PhD students named SSHRC Storyteller Finalists

Two UBC graduate students have been announced as winners of the 2024 SSHRC Storytellers Challenge.

SSHRC’s annual Storytellers Challenge calls on postsecondary students to demonstrate—in up to three minutes or 300 words—how SSHRC-funded research is making a difference in the lives of Canadians. The top five finalists from across Canada included UBC graduate students Nancy Lin (PhD, Social Work) and Leah Alfred-Olmedo (PhD, English).

The Final Five winners were selected from 20 Storytellers finalists, chosen from more than 200 submissions across Canada. Each finalist received $3,000, research communications training and the opportunity to present their story in front of an audience and a panel of judges at the SSHRC Storytellers Showcase during the SWCC conference. The Final Five winners receive an additional $1,000 each, in recognition of their outstanding ability to communicate research.

Nancy Lin: Accommodating Disability after Acquired Brain Injury in Mental Health Treatment

Nancy's video and presentation explained that people with cognitive, motor, language and perceptual impairments resulting from acquired brain injury (ABI) face difficult psychosocial recoveries, which can be barriers to receiving existing mental health treatments as they are not designed to accommodate differences in ability. This project will identify an inventory of research-based and practice-based accommodations that will contribute to future research on designing and providing fully accessible mental health treatments.

View video

Olivia Abram & Leah Alfred-Olmedo—Indigenous-led Collaboration in the Indigenous Literary Arts

Olivia Abram, from the University of Saskatchewan and Leah Alfred-Olmedo, from UBC, described the challenges graduate students and early-career researchers face when it comes to collaboration in academia—a group they call “fledging” collaborators.

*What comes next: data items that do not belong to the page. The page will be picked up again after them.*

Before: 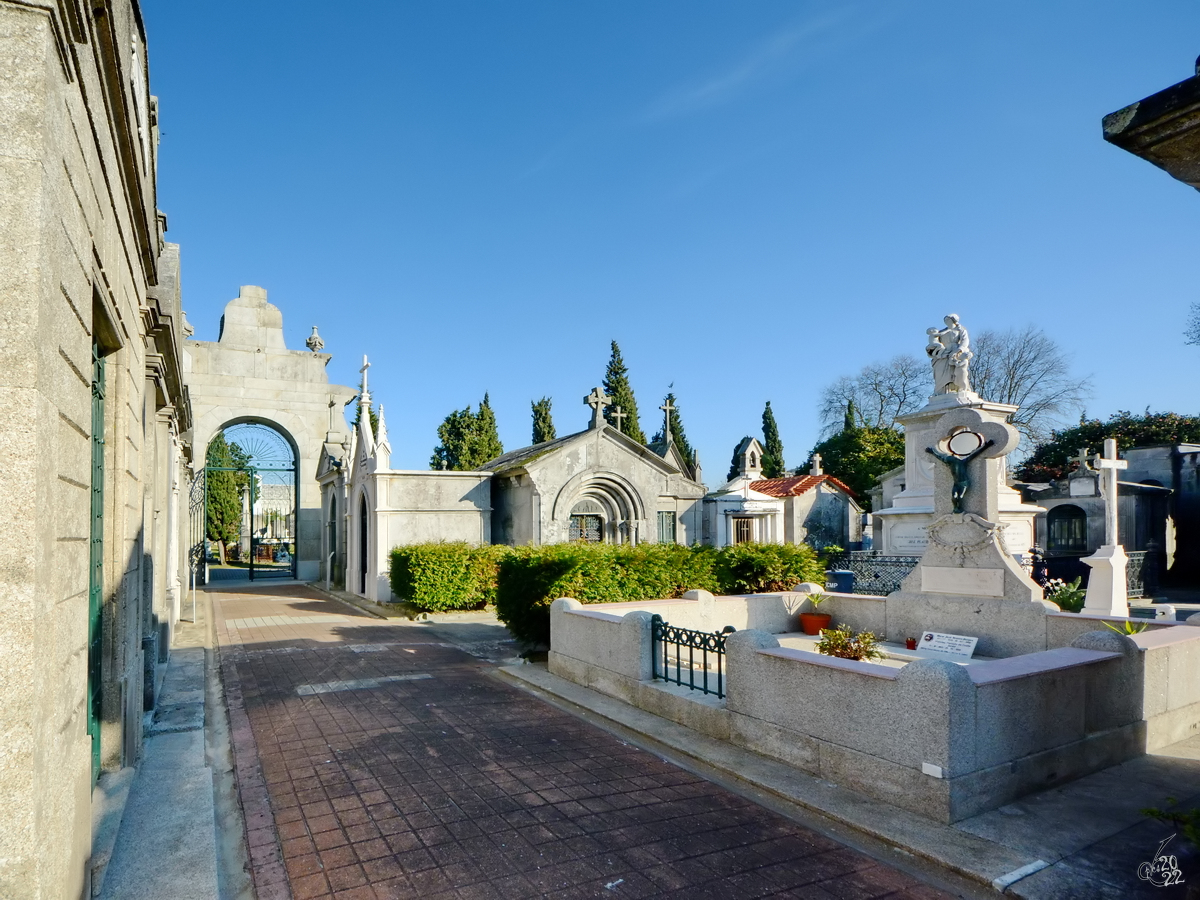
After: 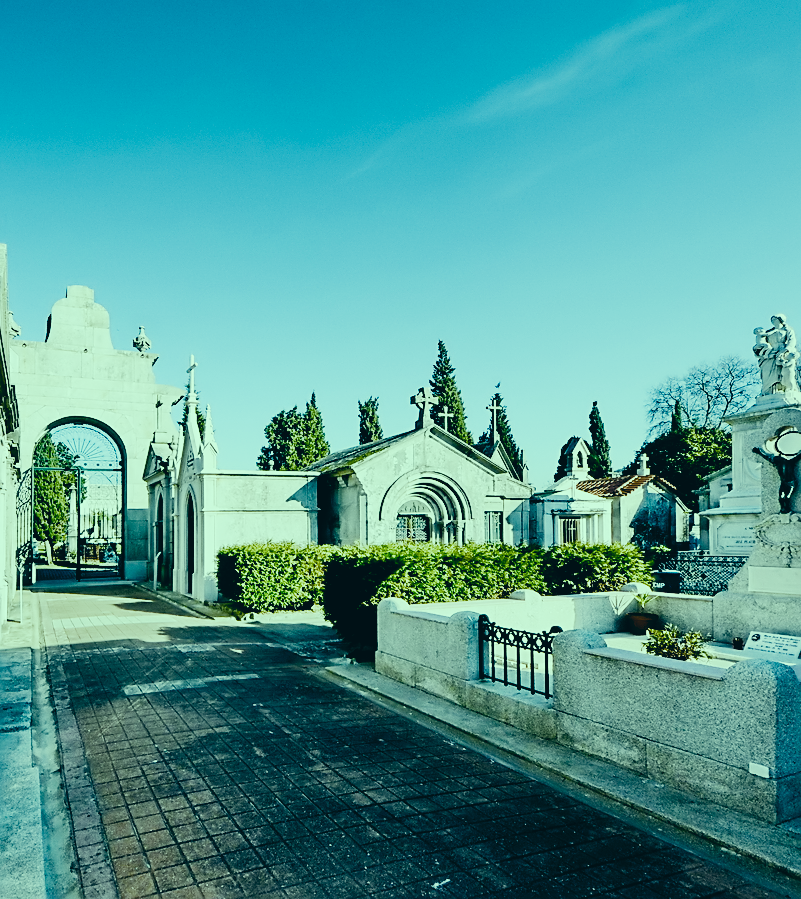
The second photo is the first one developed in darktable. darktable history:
filmic rgb: black relative exposure -5.04 EV, white relative exposure 3.98 EV, hardness 2.91, contrast 1.383, highlights saturation mix -29.8%, preserve chrominance no, color science v5 (2021), contrast in shadows safe, contrast in highlights safe
color correction: highlights a* -20.05, highlights b* 9.8, shadows a* -19.88, shadows b* -10.76
contrast brightness saturation: contrast 0.2, brightness 0.156, saturation 0.218
crop and rotate: left 14.486%, right 18.692%
sharpen: on, module defaults
color balance rgb: shadows lift › chroma 0.804%, shadows lift › hue 111.99°, perceptual saturation grading › global saturation 20%, perceptual saturation grading › highlights -49.745%, perceptual saturation grading › shadows 24.861%, global vibrance 40.754%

The presentation by Alfred-Olmedo (Kwakwaka’wakw) and Abram (settler) discussed the systemic incompatibility of academia and collaboration and called for creating opportunities for more meaningful collaboration in the Indigenous literary arts and research in general.

View video

The other top five finalists included:

  • Harmata Aboubakar (University of Toronto), who spoke about the transformation of memory and identities.
  • Jul Jeonghyun Parke (University of Toronto), who explained about race and ethnic identity in social media and AI.
  • Madeline Springle (University of Calgary), who talked about the connections between socioeconomic status and video interviews.

UBC graduate student Aleah Wong (MSc in Oceans and Fisheries) qualified for the top 20 finalists, but did not make the final 5 winners.

“Congratulations to the 2024 Storytellers Challenge finalists and winners! Beyond the knowledge demonstrated by these postsecondary students, their creativity and their commitment to sharing their passion for social sciences and humanities research are impressive. By making knowledge accessible to all, they have a direct impact on the well-being of Canadians, and contribute to the promising future of research in a range of disciplines in Canada.”

—The Honourable François-Philippe Champagne, Minister of Innovation, Science and Industry


Congratulations to all of the finalists!